Last summer we were on a family trip to the United States. This, of course, was a great opportunity to improve my English, but it was not the most significant thing I learned on this trip. I discovered that my son speaks excellent English, which was inversely proportional to his grades in school. “How do you know English so well?” I asked him. “Well mom”, he gave me his winning look, “remember this question the next time you complain that I spend too much time on YouTube”. Then I realized - to improve my English, I have to make it part of my daily life. And to make it part of my daily life, I have to enjoy it!
Children learn to speak by hearing the language and then, one day, they just open their mouth and start talking, imitating what they heard. So I also started to listen to the language - I downloaded the TED application, found lectures that interested me, and turned on the English subtitles to help with unclear pronunciations. Learning English stopped being a goal that needed to be achieved, but a pleasant way to walk - it made learning a whole lot more fun.
The commonplace way to teach English in our schools assumes that the ability to speak fluent English will come from understanding the technical aspects of the language. Well, that’s not true. Remember that boy from the beginning of my story? I remember him very well and I know that the ability to speak fluent English will not come from knowing all the grammar rules but rather come from finding the courage to open my mouth and make mistakes.
One of the things I asked myself quite a bit is, how did my bosses allow me to train and meet with customers with my English level? After all, with clients we have to be presentable. But that’s what I appreciate so much about Gizra, they trust you and count on you to get better. All you have to do is the best you can - including making mistakes, so you can learn from them.
My first training session in English with clients was very stressful. I prepared by writing a script and began memorizing it, but at some point I understood that reading from the page would hinder communication. I reminded myself that not having the exact words does not mean I can’t communicate. I have other tools like alternative words, facial expressions, tone of voice, and a smile, that will allow me to get my point across. If I am confident in what have to offer, everything else will fall into place.

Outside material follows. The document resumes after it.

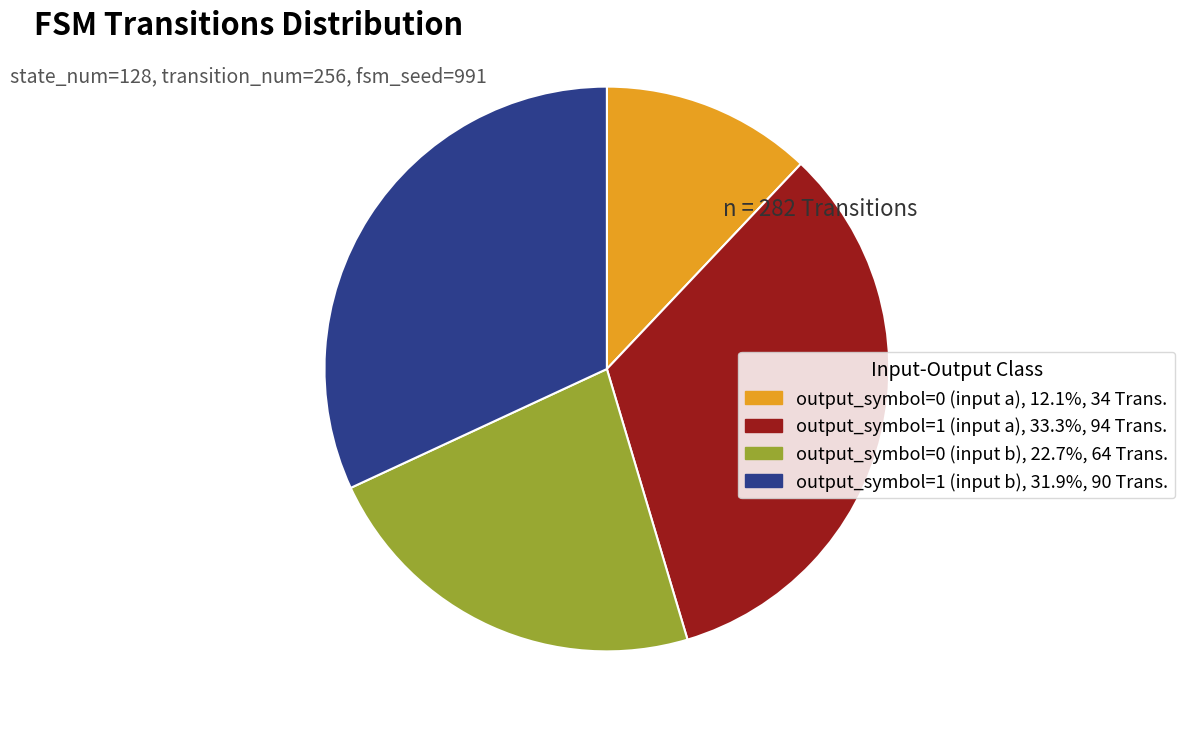

Rank the categories by value from highest to lowest.

output_symbol=1 (input a), output_symbol=1 (input b), output_symbol=0 (input b), output_symbol=0 (input a)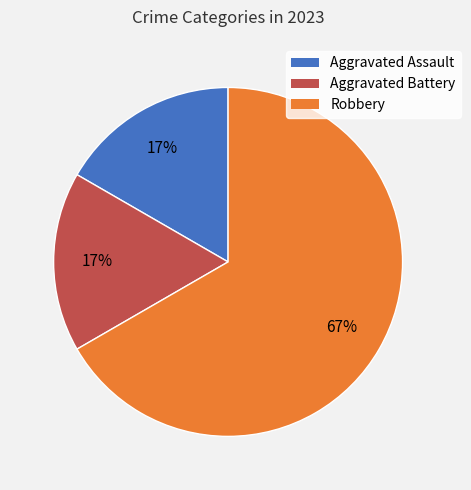

The Aggravated Battery slice represents 6% of the pie. True or false?

False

My Pilates teacher keeps reminding me that it is not about what we can do with our body, but rather what we can imagine we can do with it. Before a training session or meeting with a client that is conducted in English, I imagine a successful meeting. This way I teach my mind that it’s possible. It helps reduce stress, to relax, and concentrate on what really matters - the content of the session.
I still have a long way to achieving the level of English I would like. Writing this post is part of the process, in both working on my confidence and actually practicing my English. To admit to my co-workers, and then in front of the readers of this blog, that there’s something I am really struggling with, is not an easy thing to do, but I’m glad I work in a place where this is possible. At this point what is most important for me is that I finally set out on this path. From here I just need to go forward.
And if you wonder how the Chinese eat soup only with chopsticks… well, they don’t. They also use a spoon.